I balance my individual stock decisions with overall market movement and the stocks fundamentals. Market movement though is my main driving fore and since dong so has enabled exponential returns.

Don't fight the market, it is always right. Even if wrong, it is always right.

Holding forever I don't regard as sound. Just look at VRE right now or AED, if you sold 6 months ago you did well, if you still hold you may be close to broke.

I trade and think long term, that doesn't mean I don't sell to protect my profits.

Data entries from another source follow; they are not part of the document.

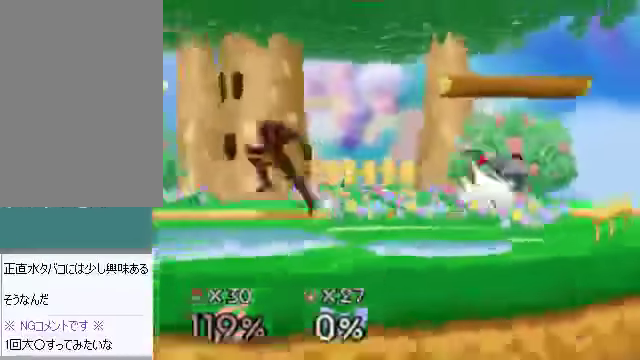
Gameplay with a controller (Nintendo layout); each line is a JSON object with the inputs held at the frame after it. "events" lists button and stick changes between this image and that frame as [ms after this image, input, new state], when the widget could be followed in between. Not read: L3 R3 Z.
{"buttons": [], "left_stick": "center", "events": [[335, "left_stick", "center"]]}
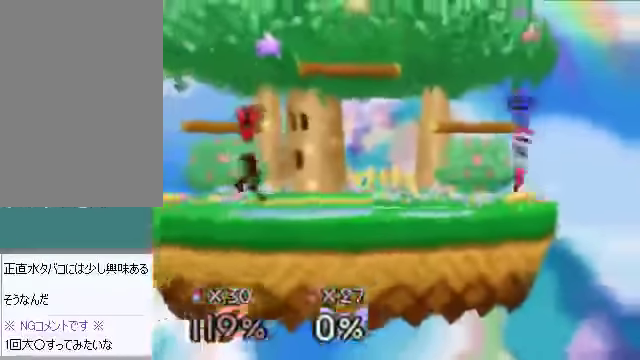
{"buttons": [], "left_stick": "right", "events": [[33, "left_stick", "right"]]}
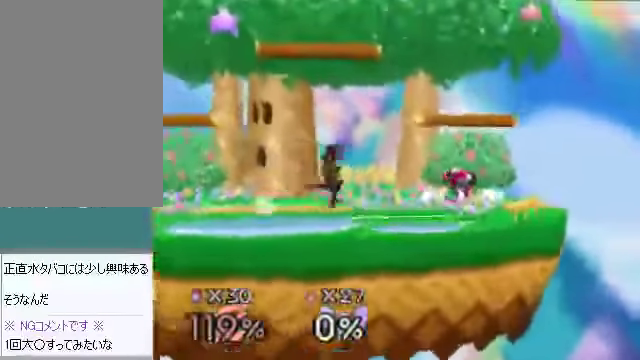
{"buttons": ["B"], "left_stick": "up-left", "events": [[402, "B", "down"], [469, "left_stick", "up-left"]]}
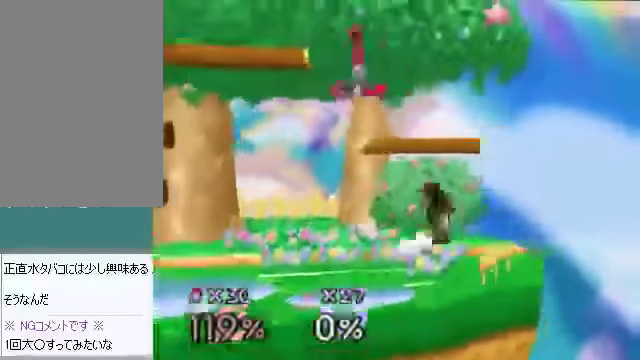
{"buttons": [], "left_stick": "right", "events": [[33, "left_stick", "left"], [67, "B", "up"], [502, "left_stick", "right"]]}
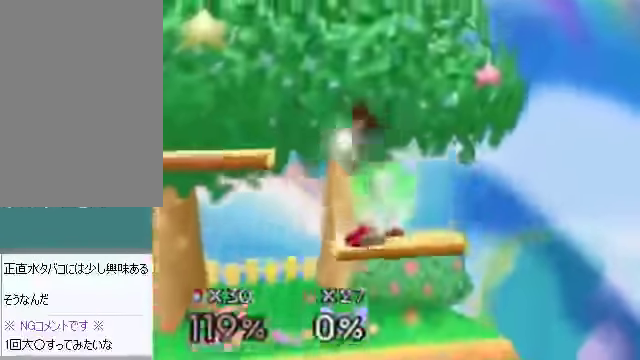
{"buttons": [], "left_stick": "left", "events": [[234, "left_stick", "left"]]}
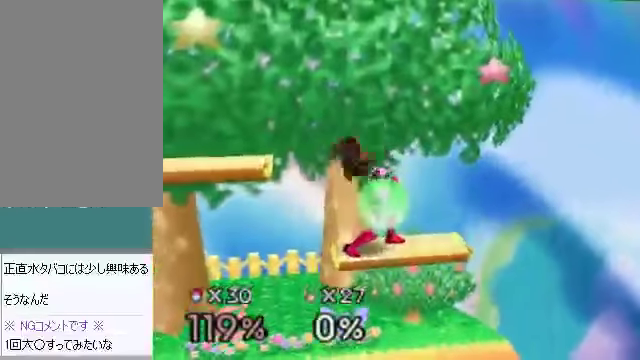
{"buttons": [], "left_stick": "center", "events": [[167, "left_stick", "right"], [268, "left_stick", "center"]]}
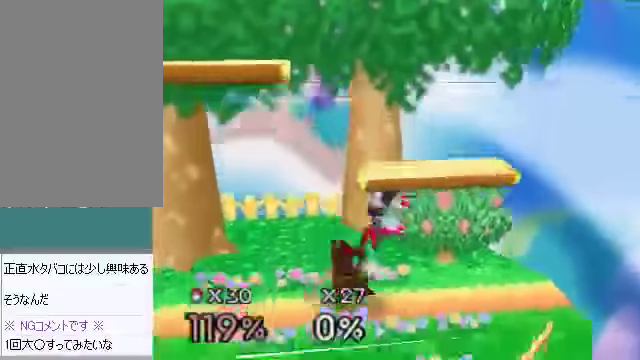
{"buttons": [], "left_stick": "up", "events": [[335, "left_stick", "up"], [368, "B", "down"], [435, "B", "up"]]}
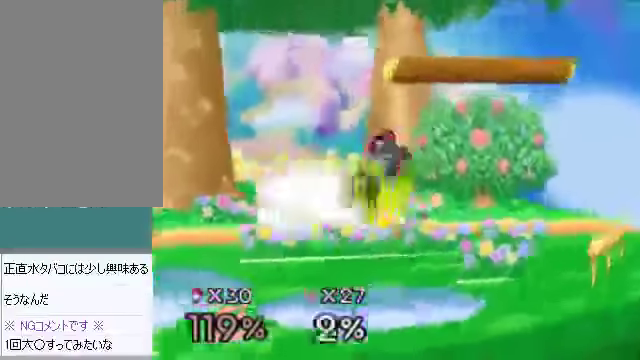
{"buttons": [], "left_stick": "right", "events": [[33, "left_stick", "right"]]}
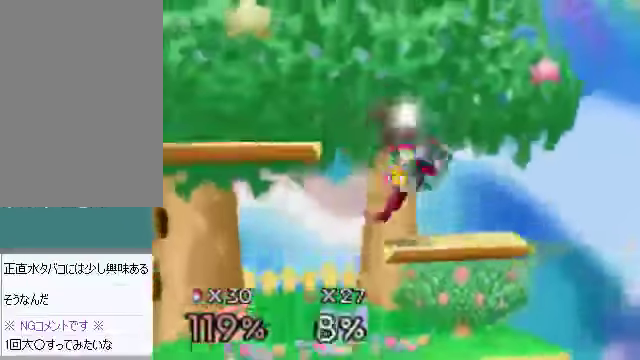
{"buttons": [], "left_stick": "right", "events": [[101, "left_stick", "left"], [402, "left_stick", "right"]]}
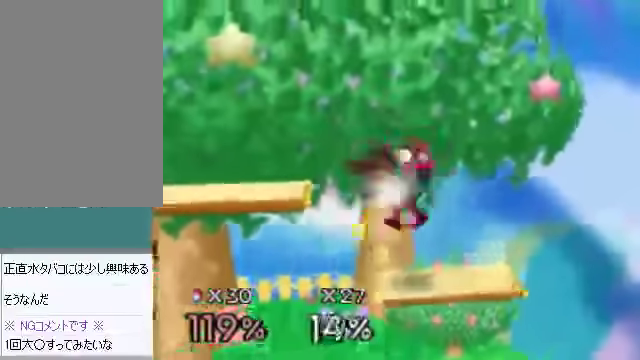
{"buttons": [], "left_stick": "center", "events": [[402, "left_stick", "down-left"], [502, "left_stick", "center"]]}
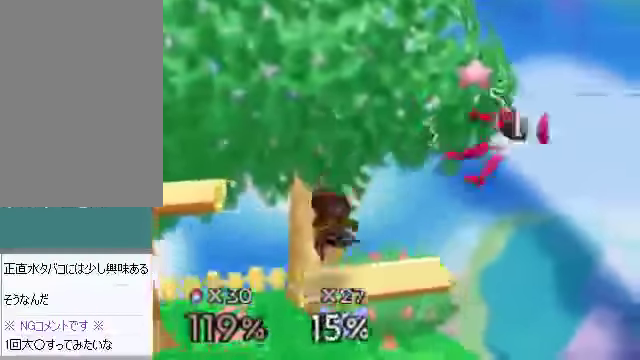
{"buttons": [], "left_stick": "center", "events": []}
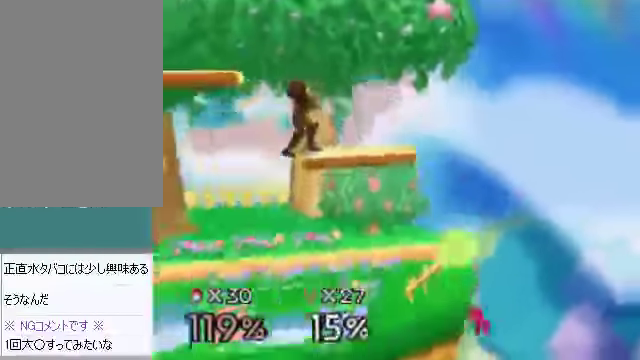
{"buttons": [], "left_stick": "right", "events": [[167, "left_stick", "right"], [301, "left_stick", "down-right"], [468, "left_stick", "right"]]}
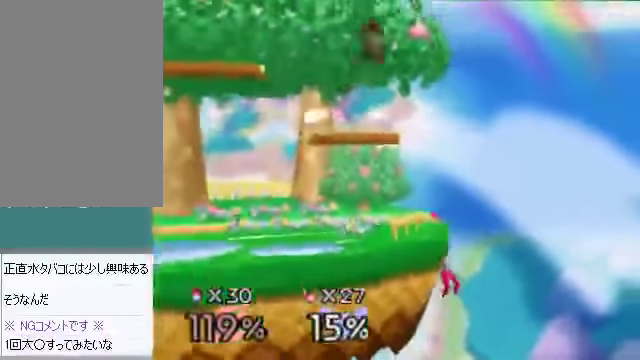
{"buttons": [], "left_stick": "center", "events": [[134, "left_stick", "center"], [201, "left_stick", "left"], [368, "left_stick", "center"]]}
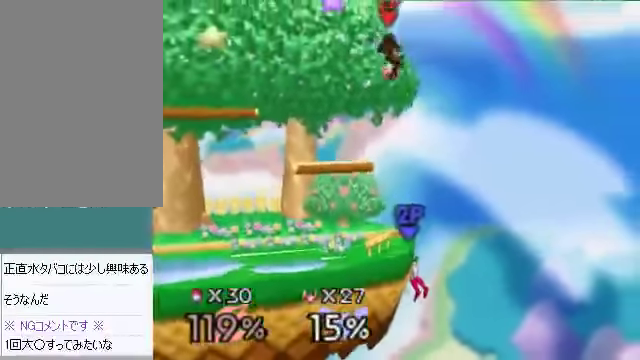
{"buttons": [], "left_stick": "center", "events": []}
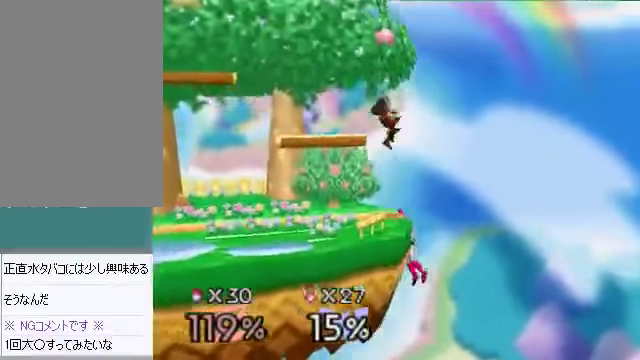
{"buttons": [], "left_stick": "center", "events": [[201, "B", "down"], [201, "left_stick", "left"], [301, "B", "up"], [335, "left_stick", "right"], [502, "left_stick", "center"]]}
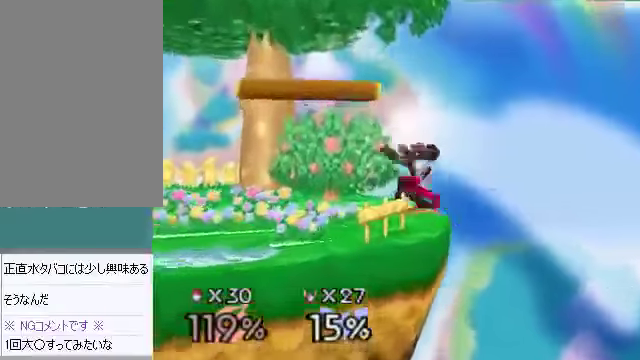
{"buttons": [], "left_stick": "center", "events": [[134, "A", "down"], [201, "A", "up"]]}
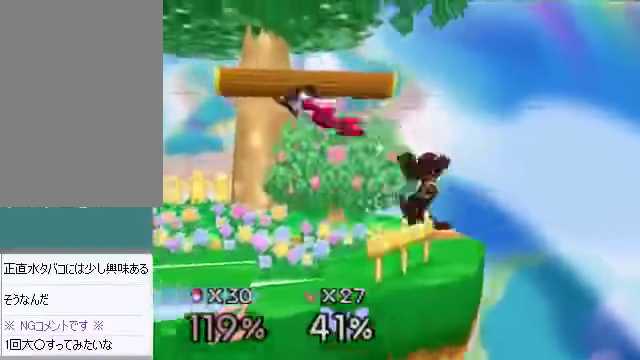
{"buttons": [], "left_stick": "left", "events": [[34, "left_stick", "left"]]}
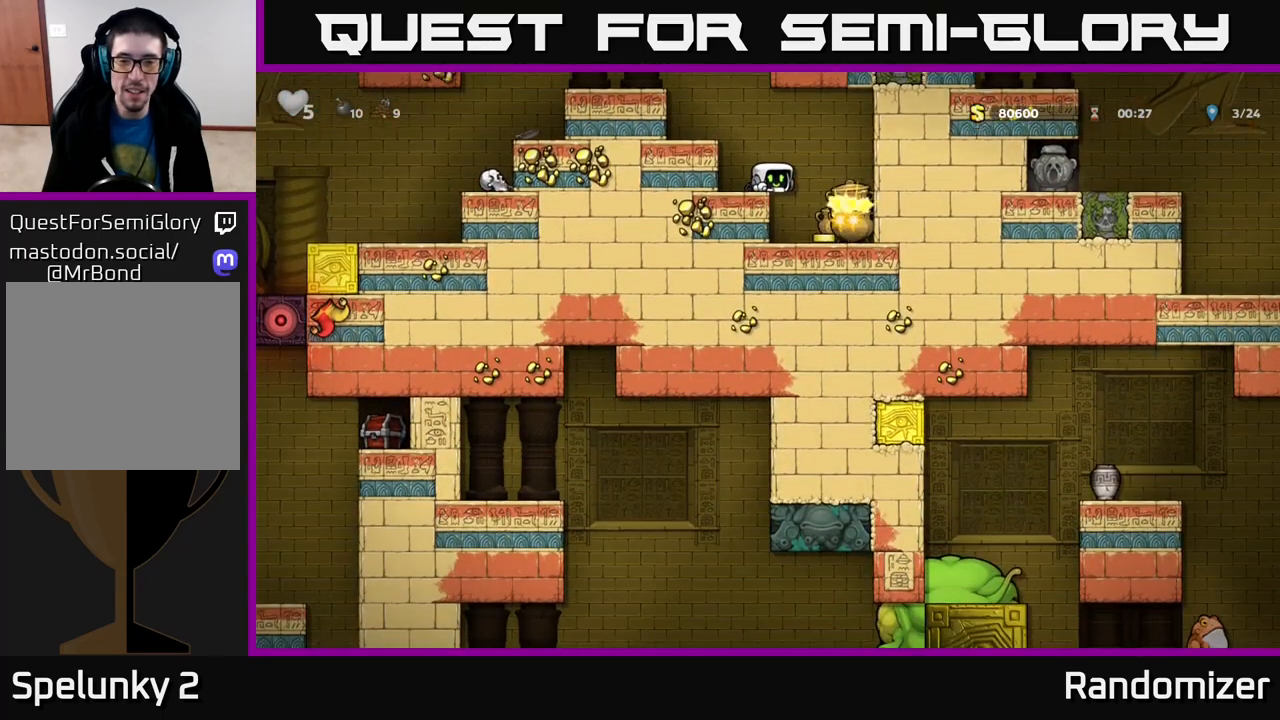
Gameplay with a controller (Xbox layout); each line is a JSON object with the inputs held at the frame after it. "events" lists button and stick changes between this image and that frame as [ms after this image, input, new state], when the widget could be followed in between.
{"buttons": [], "left_stick": "center", "right_stick": "center", "events": [[50, "left_stick", "right"], [167, "left_stick", "center"], [367, "X", "down"], [500, "X", "up"]]}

I do cut losses quickly (and I mean quickly) to protect capital where required.


----------



## ROE (13 February 2008)

hangseng said:


> I use minimal software except advanced charting learnt literally through hours of rote, mistakes and wins.
> 
> I consider the use of software to make my decisions as a loss of control if not balanced with your own knowledge and intuition.
> 
> ...


----------



## meganut (13 February 2008)

hangseng said:


> I use minimal software except advanced charting learnt literally through hours of rote, mistakes and wins.
> 
> I consider the use of software to make my decisions as a loss of control if not balanced with your own knowledge and intuition.
> 
> ...




Thankyou hangseng, finally someone who can just give me great POSITIVE ideas without the fancy rhetoric or indignation.


----------



## hangseng (13 February 2008)

ROE said:


> hangseng said:
> 
> 
> > I use minimal software except advanced charting learnt literally through hours of rote, mistakes and wins.
> ...


----------



## bvbfan (2 March 2008)

Looking to protect profits. 

1- Depending on the stock you could buy put options on it
2- Work out the relative performance (beta) of your portfolio and hedge accordingly. This however is hard to calculate.
If on average your portfolio moves 2% for every 1% move in the XJO then you could buy put options against XJO (x2) upto the value of your portfolio.
eg if you portfolio is worth $50000 and XJO is 5000 you'd need 10x2 (20 contracts) 

I hope my calcs are correct, its been a while since I did portfolio theory/hedging


----------



## MRC & Co (2 March 2008)

To answer the question, I sort of do take a longer term and short-term approach.

I firstly look for sound long-term  fundamentals, I then try and use T/A to time my entries and exits (once the stock I like moves below "fair value").  Setting stops at nearest support and taking profits if I beleive the stock has reached "fair value".  In moving my stops up as the share price rises, but still doesnt break through resistance (becoming support), is the part I find hardest to guage and is really just a guessing game I beleive.  Any comments on this? (i.e. methodology used in moving stops upwards after the share price rises but still doesnt break a resistance point).

They are the very basics of my approach.

Any feedback welcome.


----------



## korrupt_1 (10 March 2008)

Thought about hedging?

Short trades your stocks... if it goes down... well you're current long trades will lose value but your shorts will gain... likewise otherway around... this way you have 'locked' your profits in and doesnt matter what the market does...

Once the market has decided on a direction, you can release the hedge and continue trading from that position...

Although this idea would mean you to need to outlay the same amount of capital you've already invested... perhaps using CFD to hedge FPO's may be an option?


----------



## MRC & Co (10 March 2008)

This is becoming my most frustrating thing in this current environment.

I usually set stops at a pivot point or support.  However, recently I have been making good profits without my stocks actually crossing through any resistance point (becoming my new support).  Looked into setting trailing stops, but there appears no obvious way that really jumps out at me and appears reasonably safe without too many whipsaws.  ATM Im only looking at using the trading range as support, however using this can be erratic and trigger a stop just from a large quick drop out of the trading range, which then seems to move back up into the trading range and continue on the trend...........

Any thoughts or simply one of those catch 22s?  Leave stop at support/recent pivot and potentially loose capital or ensure you keep profits but are more prone to whipsaws?  

Cheers


----------